Segment Open

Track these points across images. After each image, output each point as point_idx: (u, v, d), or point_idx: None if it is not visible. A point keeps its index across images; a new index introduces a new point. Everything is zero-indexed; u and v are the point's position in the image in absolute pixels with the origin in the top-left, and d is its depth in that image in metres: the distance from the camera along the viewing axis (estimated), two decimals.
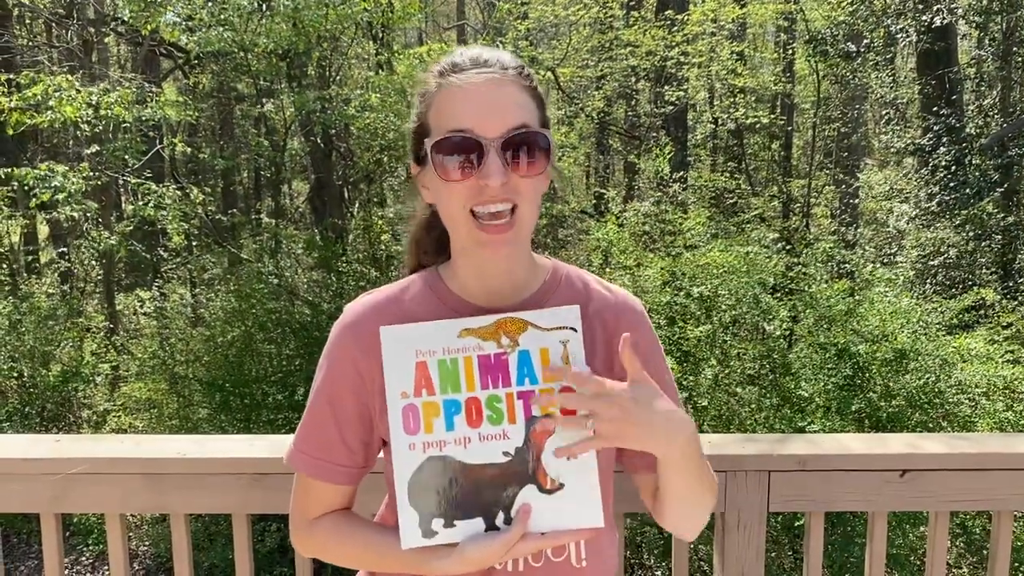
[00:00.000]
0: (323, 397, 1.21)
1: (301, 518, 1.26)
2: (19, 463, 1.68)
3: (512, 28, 10.65)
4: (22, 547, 6.98)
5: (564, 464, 1.11)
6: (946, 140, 9.49)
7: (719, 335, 5.36)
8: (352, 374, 1.19)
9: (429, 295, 1.21)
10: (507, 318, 1.13)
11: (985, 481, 1.67)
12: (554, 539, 1.12)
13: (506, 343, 1.12)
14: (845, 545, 4.68)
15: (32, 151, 11.44)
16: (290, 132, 9.19)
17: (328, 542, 1.24)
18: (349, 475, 1.23)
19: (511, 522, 1.11)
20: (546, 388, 1.11)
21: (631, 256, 5.65)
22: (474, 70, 1.10)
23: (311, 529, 1.25)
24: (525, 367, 1.12)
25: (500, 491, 1.11)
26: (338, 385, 1.20)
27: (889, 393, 4.75)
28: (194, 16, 7.75)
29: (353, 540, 1.22)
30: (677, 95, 10.23)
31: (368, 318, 1.20)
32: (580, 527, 1.12)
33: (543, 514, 1.11)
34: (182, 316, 9.18)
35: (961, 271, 9.07)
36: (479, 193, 1.08)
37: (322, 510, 1.25)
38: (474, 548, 1.09)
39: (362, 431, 1.21)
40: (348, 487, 1.25)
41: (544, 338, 1.12)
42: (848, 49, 10.59)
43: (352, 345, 1.19)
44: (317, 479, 1.22)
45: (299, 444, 1.23)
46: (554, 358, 1.11)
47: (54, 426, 8.13)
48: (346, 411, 1.20)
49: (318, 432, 1.22)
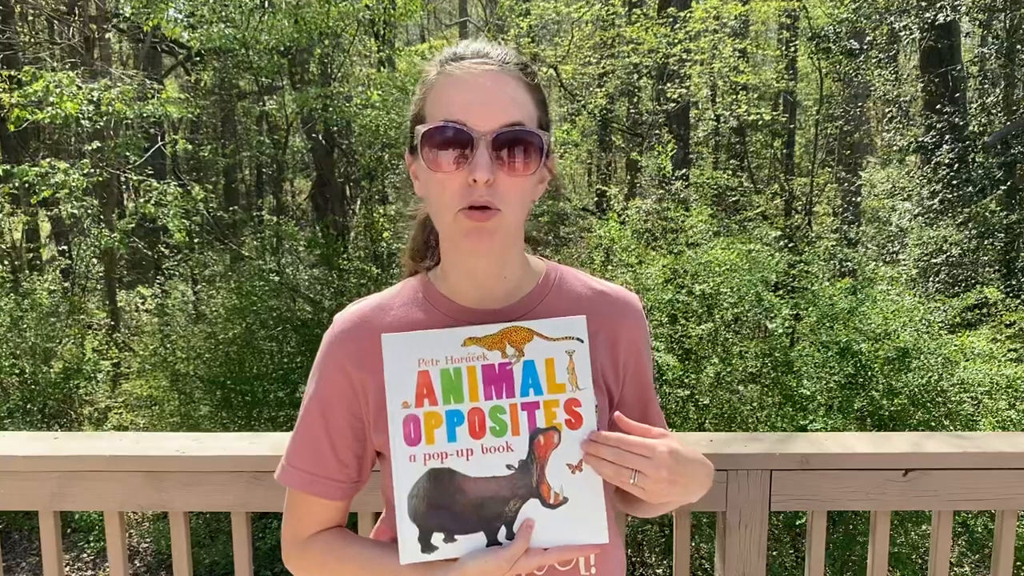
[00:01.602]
0: (314, 410, 1.18)
1: (293, 538, 1.22)
2: (19, 460, 1.68)
3: (514, 25, 10.63)
4: (23, 543, 6.99)
5: (568, 478, 1.09)
6: (949, 138, 9.47)
7: (721, 333, 5.35)
8: (343, 385, 1.16)
9: (420, 299, 1.19)
10: (512, 327, 1.10)
11: (988, 480, 1.66)
12: (558, 555, 1.09)
13: (511, 353, 1.10)
14: (847, 544, 4.67)
15: (34, 148, 11.44)
16: (292, 129, 9.19)
17: (324, 561, 1.20)
18: (342, 490, 1.20)
19: (513, 537, 1.08)
20: (551, 400, 1.09)
21: (633, 254, 5.64)
22: (474, 60, 1.08)
23: (305, 548, 1.21)
24: (530, 378, 1.09)
25: (503, 505, 1.09)
26: (330, 397, 1.17)
27: (891, 392, 4.74)
28: (196, 12, 7.75)
29: (350, 559, 1.18)
30: (679, 92, 10.20)
31: (357, 327, 1.17)
32: (584, 543, 1.09)
33: (546, 529, 1.09)
34: (183, 313, 9.19)
35: (964, 269, 9.06)
36: (467, 194, 1.04)
37: (315, 528, 1.21)
38: (475, 564, 1.06)
39: (355, 444, 1.18)
40: (341, 502, 1.22)
41: (550, 348, 1.10)
42: (851, 46, 10.56)
43: (342, 356, 1.16)
44: (309, 494, 1.19)
45: (290, 459, 1.20)
46: (559, 369, 1.09)
47: (55, 423, 8.14)
48: (338, 424, 1.17)
49: (310, 446, 1.19)
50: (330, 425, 1.17)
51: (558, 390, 1.09)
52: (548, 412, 1.09)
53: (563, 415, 1.09)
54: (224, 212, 9.65)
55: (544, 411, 1.09)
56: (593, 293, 1.22)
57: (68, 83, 6.82)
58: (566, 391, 1.08)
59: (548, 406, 1.09)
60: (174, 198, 7.59)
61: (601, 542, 1.10)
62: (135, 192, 9.19)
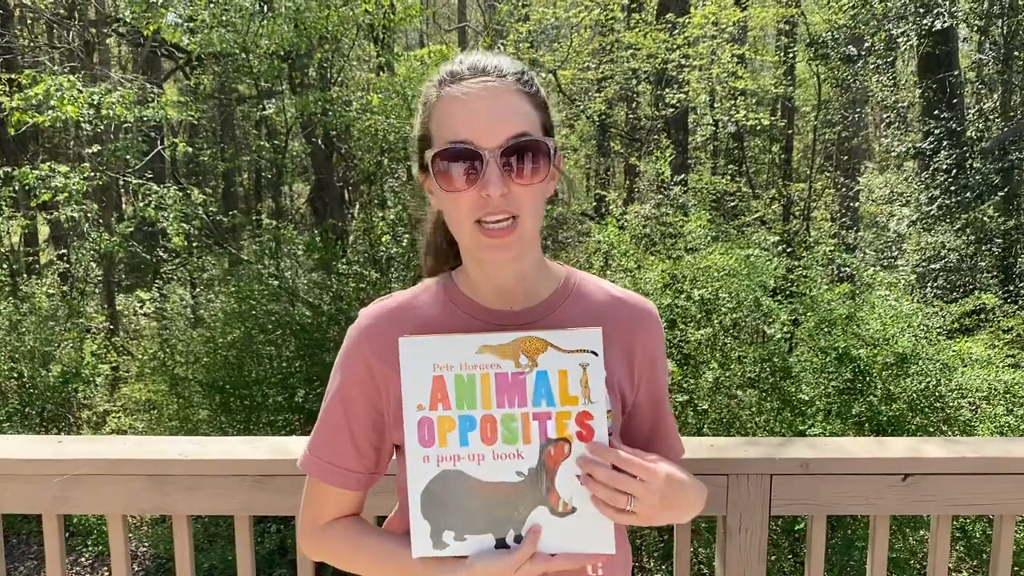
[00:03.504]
0: (337, 402, 1.22)
1: (311, 523, 1.27)
2: (21, 464, 1.68)
3: (513, 30, 10.65)
4: (21, 547, 6.97)
5: (578, 489, 1.10)
6: (947, 144, 9.49)
7: (719, 338, 5.35)
8: (366, 379, 1.20)
9: (442, 299, 1.22)
10: (527, 337, 1.12)
11: (987, 485, 1.67)
12: (564, 562, 1.12)
13: (524, 363, 1.11)
14: (846, 548, 4.68)
15: (33, 151, 11.44)
16: (291, 133, 9.19)
17: (339, 548, 1.25)
18: (359, 480, 1.24)
19: (521, 541, 1.11)
20: (563, 412, 1.10)
21: (632, 259, 5.65)
22: (472, 79, 1.10)
23: (322, 534, 1.26)
24: (543, 388, 1.11)
25: (512, 510, 1.11)
26: (352, 390, 1.21)
27: (890, 397, 4.75)
28: (196, 17, 7.76)
29: (365, 549, 1.22)
30: (678, 98, 10.24)
31: (383, 324, 1.21)
32: (590, 552, 1.12)
33: (554, 536, 1.11)
34: (182, 317, 9.19)
35: (962, 275, 9.08)
36: (482, 205, 1.08)
37: (333, 515, 1.25)
38: (482, 564, 1.10)
39: (374, 436, 1.22)
40: (359, 492, 1.26)
41: (564, 360, 1.11)
42: (849, 52, 10.60)
43: (367, 350, 1.20)
44: (329, 484, 1.23)
45: (313, 449, 1.24)
46: (573, 381, 1.10)
47: (54, 427, 8.13)
48: (359, 417, 1.21)
49: (331, 437, 1.23)
50: (351, 417, 1.21)
51: (571, 402, 1.10)
52: (560, 423, 1.11)
53: (574, 427, 1.10)
54: (223, 216, 9.64)
55: (556, 422, 1.11)
56: (612, 300, 1.25)
57: (69, 86, 6.83)
58: (579, 404, 1.09)
59: (560, 417, 1.10)
60: (173, 202, 7.59)
61: (608, 552, 1.12)
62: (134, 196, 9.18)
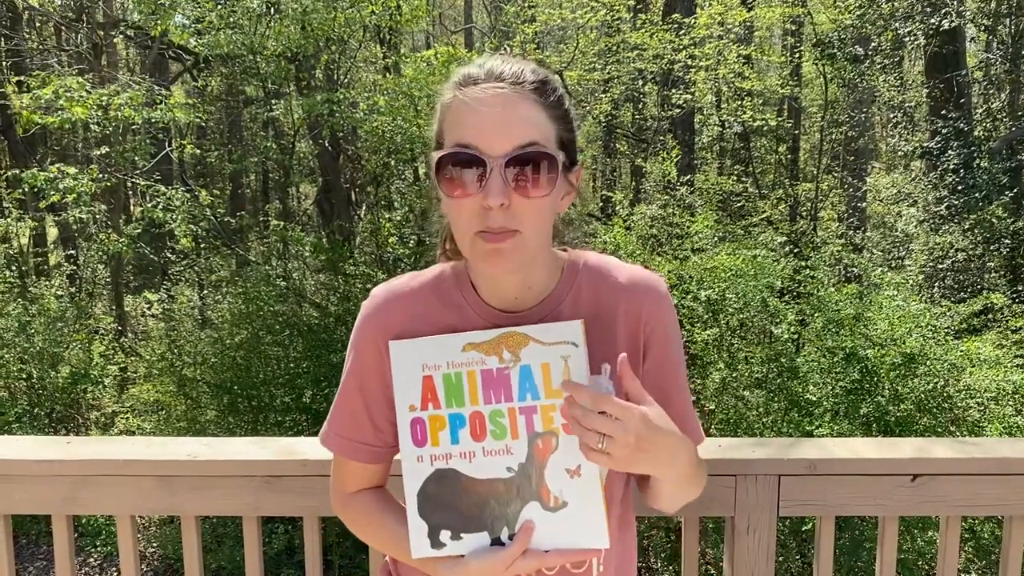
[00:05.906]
0: (352, 380, 1.25)
1: (340, 491, 1.32)
2: (31, 464, 1.69)
3: (519, 31, 10.66)
4: (31, 548, 7.01)
5: (567, 482, 1.10)
6: (954, 143, 9.45)
7: (727, 338, 5.35)
8: (376, 357, 1.22)
9: (453, 294, 1.22)
10: (509, 332, 1.13)
11: (997, 486, 1.66)
12: (558, 557, 1.12)
13: (508, 358, 1.12)
14: (854, 549, 4.66)
15: (41, 154, 11.50)
16: (298, 135, 9.21)
17: (359, 522, 1.30)
18: (377, 454, 1.26)
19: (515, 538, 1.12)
20: (548, 405, 1.11)
21: (638, 259, 5.65)
22: (487, 84, 1.08)
23: (347, 503, 1.31)
24: (527, 382, 1.12)
25: (505, 507, 1.12)
26: (365, 368, 1.23)
27: (897, 397, 4.73)
28: (203, 19, 7.79)
29: (383, 528, 1.26)
30: (684, 98, 10.22)
31: (390, 303, 1.23)
32: (584, 547, 1.11)
33: (546, 532, 1.11)
34: (190, 318, 9.21)
35: (970, 275, 9.04)
36: (484, 217, 1.05)
37: (357, 486, 1.30)
38: (477, 562, 1.11)
39: (389, 412, 1.23)
40: (379, 465, 1.29)
41: (545, 353, 1.11)
42: (856, 52, 10.56)
43: (376, 329, 1.22)
44: (348, 458, 1.27)
45: (332, 426, 1.28)
46: (555, 373, 1.11)
47: (62, 428, 8.16)
48: (374, 393, 1.23)
49: (348, 414, 1.26)
50: (366, 394, 1.24)
51: (555, 395, 1.10)
52: (546, 416, 1.11)
53: (560, 419, 1.10)
54: (231, 217, 9.67)
55: (542, 416, 1.11)
56: (617, 276, 1.23)
57: (78, 88, 6.87)
58: (563, 396, 1.08)
59: (545, 411, 1.11)
60: (181, 203, 7.63)
61: (601, 546, 1.11)
62: (142, 197, 9.22)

Segment Closed

* **GOAL OF THE EXERCISE**
Provide the lines again, unchanged, from where the data above begins through the line containing "49: (318, 432, 1.22)", both ends included, omitting pictures and adding nothing.

* **SOLUTION TO THE EXERCISE**
Track these points across images. After each image, output each point as point_idx: (u, v, d), or point_idx: None if it is not visible. A point keeps its index across images; a new index introduces a new point. Everything is zero-indexed; u and v are the point's position in the image in absolute pixels with the origin in the top-left, and d is its depth in that image in metres: the distance from the camera along the viewing axis (estimated), two decimals.
[00:00.000]
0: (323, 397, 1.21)
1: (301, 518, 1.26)
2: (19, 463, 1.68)
3: (512, 28, 10.65)
4: (22, 547, 6.98)
5: (564, 464, 1.11)
6: (946, 140, 9.49)
7: (719, 335, 5.36)
8: (352, 374, 1.19)
9: (429, 295, 1.21)
10: (507, 318, 1.13)
11: (985, 481, 1.67)
12: (554, 539, 1.12)
13: (506, 343, 1.12)
14: (845, 545, 4.68)
15: (32, 151, 11.44)
16: (290, 132, 9.19)
17: (328, 542, 1.24)
18: (349, 475, 1.23)
19: (511, 522, 1.11)
20: (546, 388, 1.11)
21: (631, 256, 5.65)
22: (474, 70, 1.10)
23: (311, 529, 1.25)
24: (525, 367, 1.12)
25: (500, 491, 1.11)
26: (338, 385, 1.20)
27: (889, 393, 4.75)
28: (194, 16, 7.75)
29: (353, 540, 1.22)
30: (677, 95, 10.23)
31: (368, 318, 1.20)
32: (580, 527, 1.12)
33: (543, 514, 1.11)
34: (182, 316, 9.18)
35: (961, 271, 9.07)
36: (479, 193, 1.08)
37: (322, 510, 1.25)
38: (474, 548, 1.09)
39: (362, 431, 1.21)
40: (348, 487, 1.25)
41: (544, 338, 1.12)
42: (848, 49, 10.59)
43: (352, 345, 1.19)
44: (317, 479, 1.22)
45: (299, 444, 1.23)
46: (554, 358, 1.11)
47: (54, 426, 8.13)
48: (346, 411, 1.20)
49: (318, 432, 1.22)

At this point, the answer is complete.